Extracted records
## begin

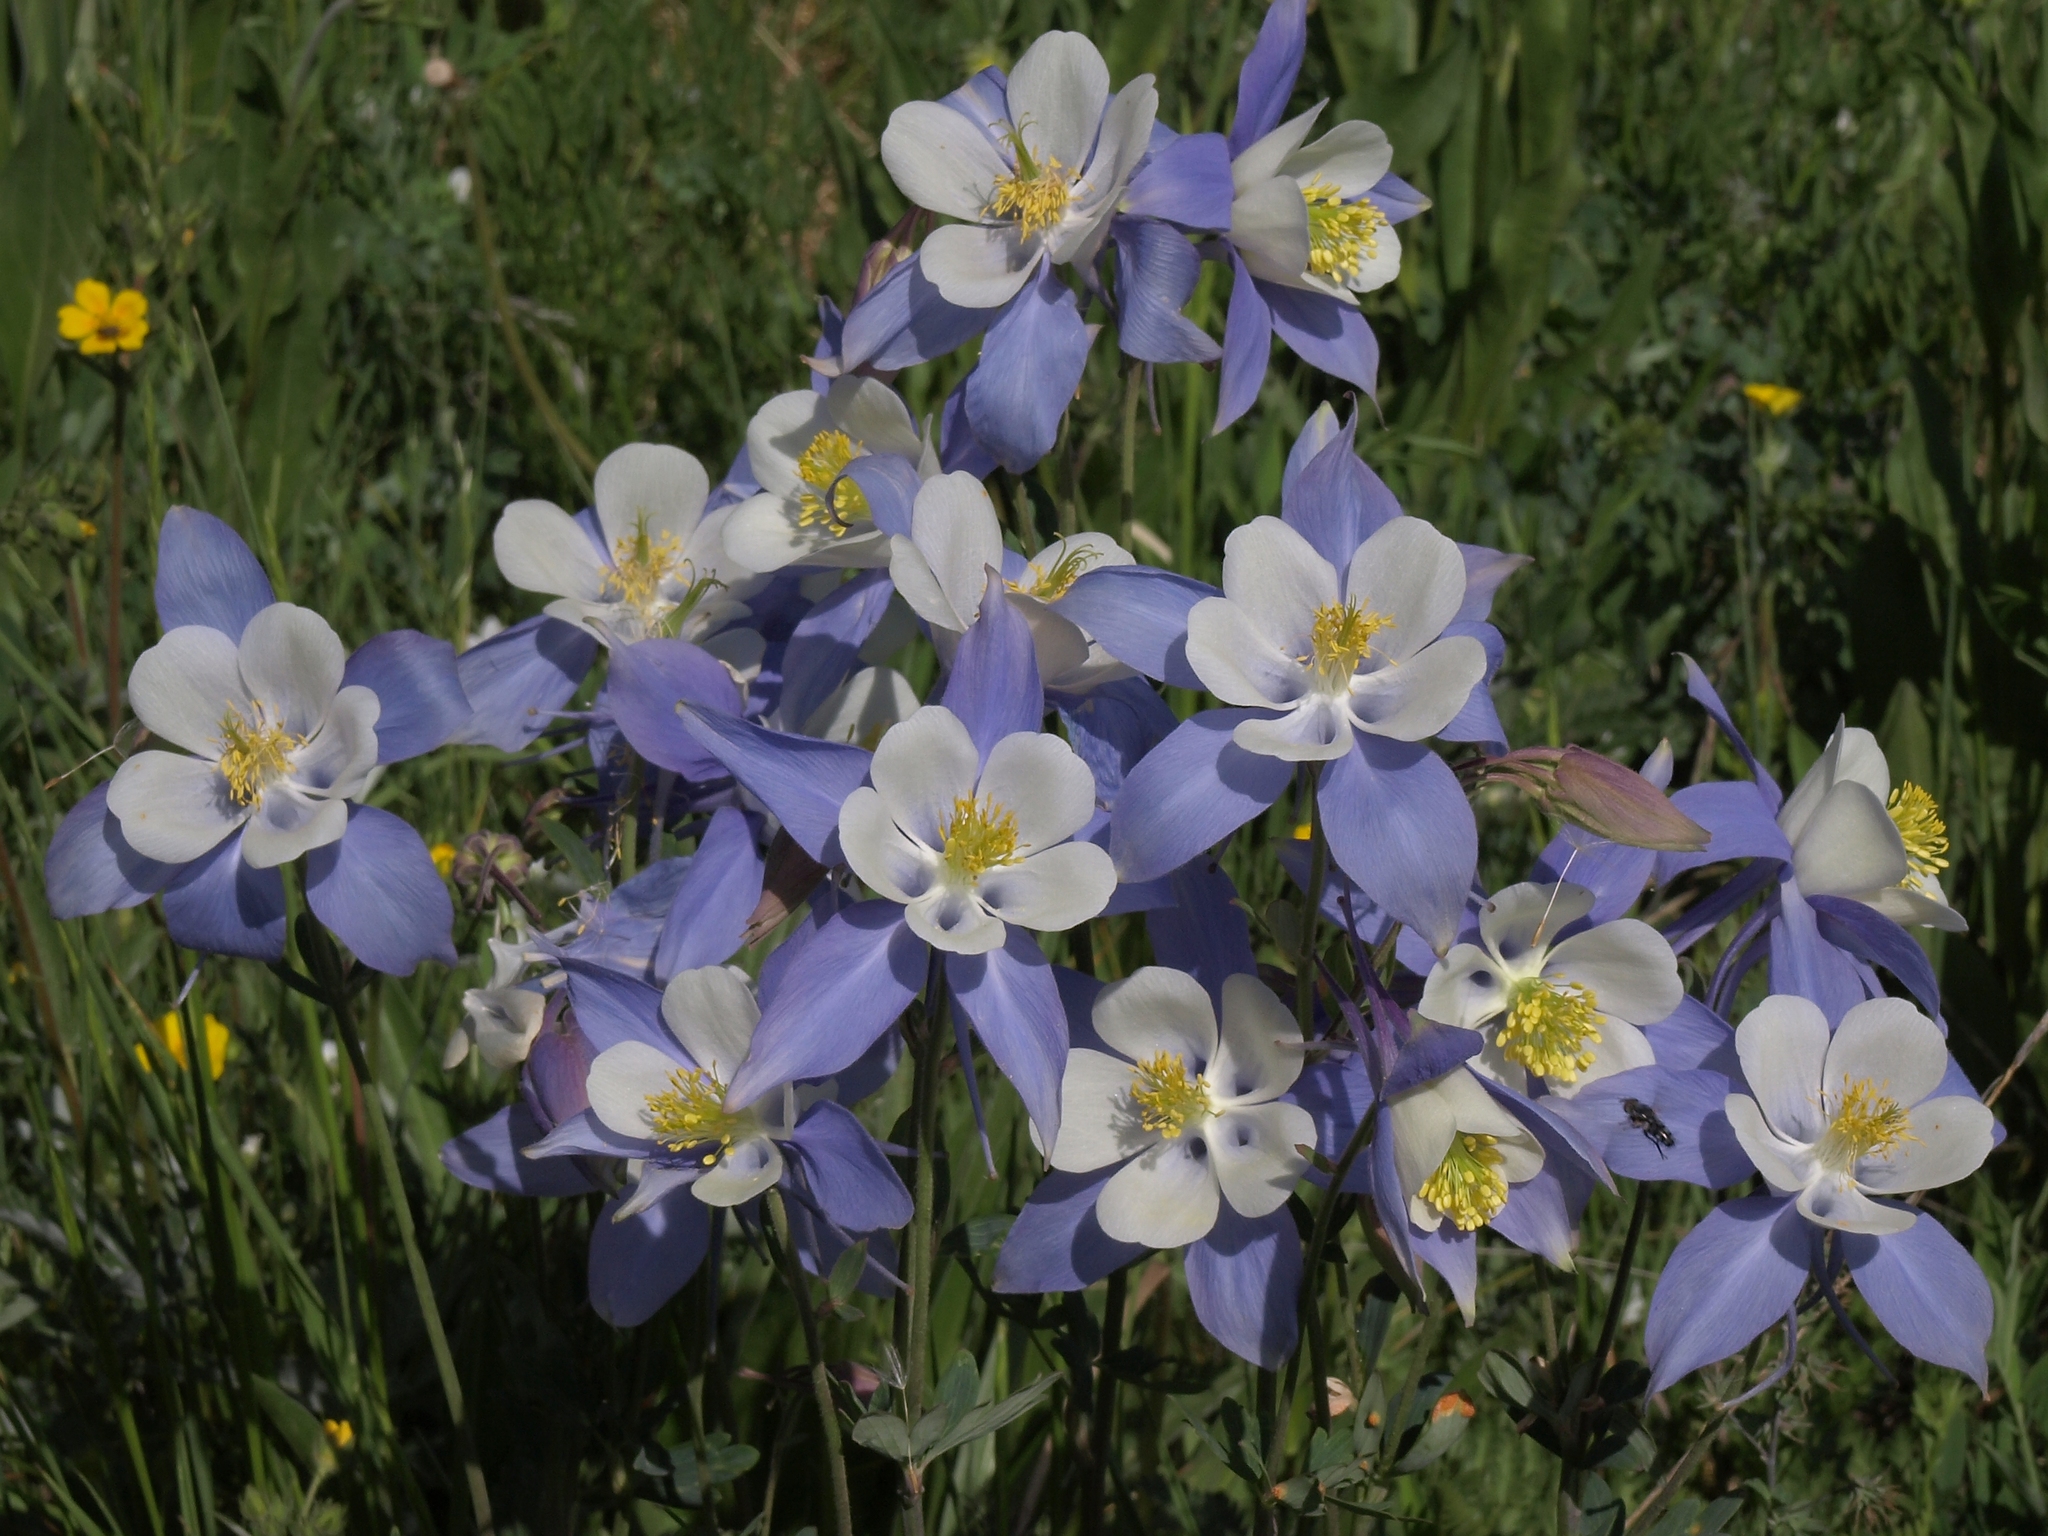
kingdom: Plantae
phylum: Tracheophyta
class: Magnoliopsida
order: Ranunculales
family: Ranunculaceae
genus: Aquilegia
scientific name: Aquilegia coerulea
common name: Rocky mountain columbine
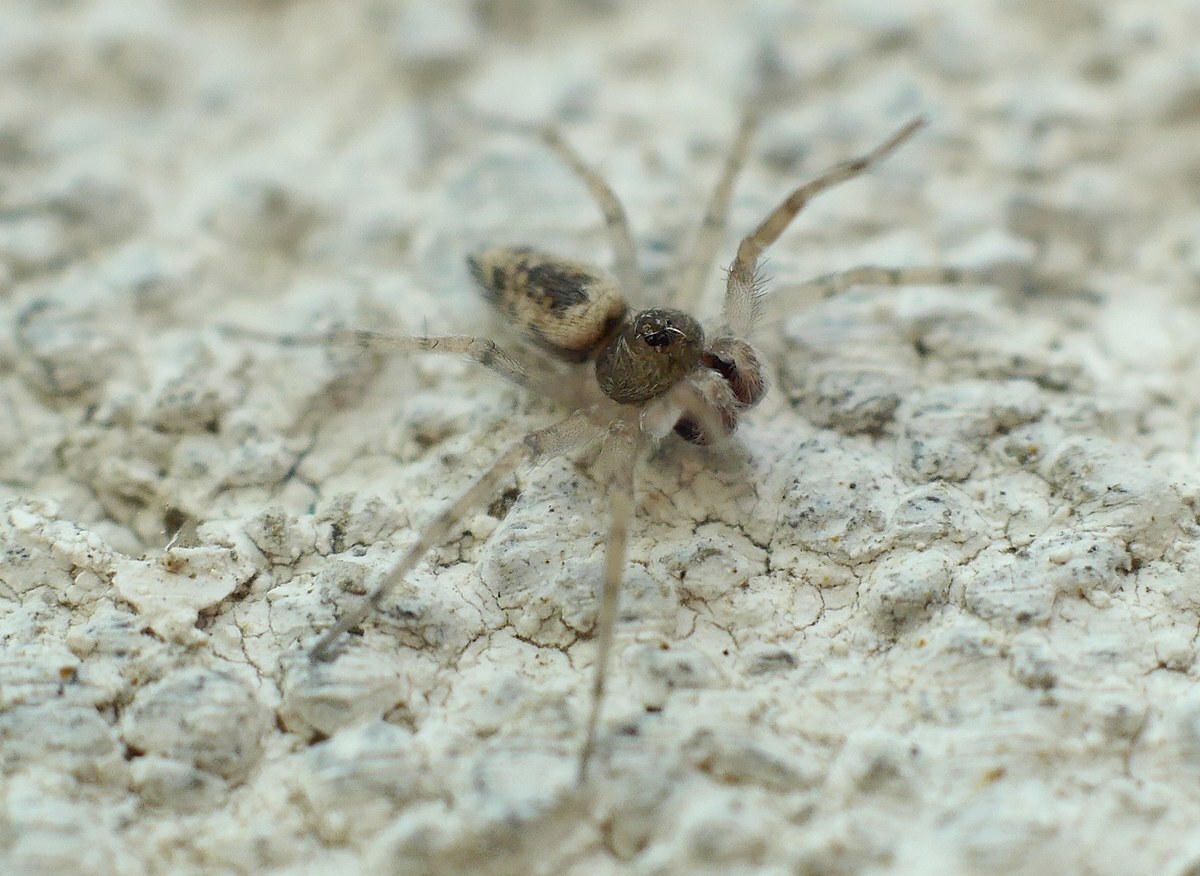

## end

=== Stated goal ===
Can you repeat every line of the material above word for word, leaving out the pictures?

=== Solution to the problem ===
kingdom: Plantae
phylum: Tracheophyta
class: Magnoliopsida
order: Ranunculales
family: Ranunculaceae
genus: Aquilegia
scientific name: Aquilegia coerulea
common name: Rocky mountain columbine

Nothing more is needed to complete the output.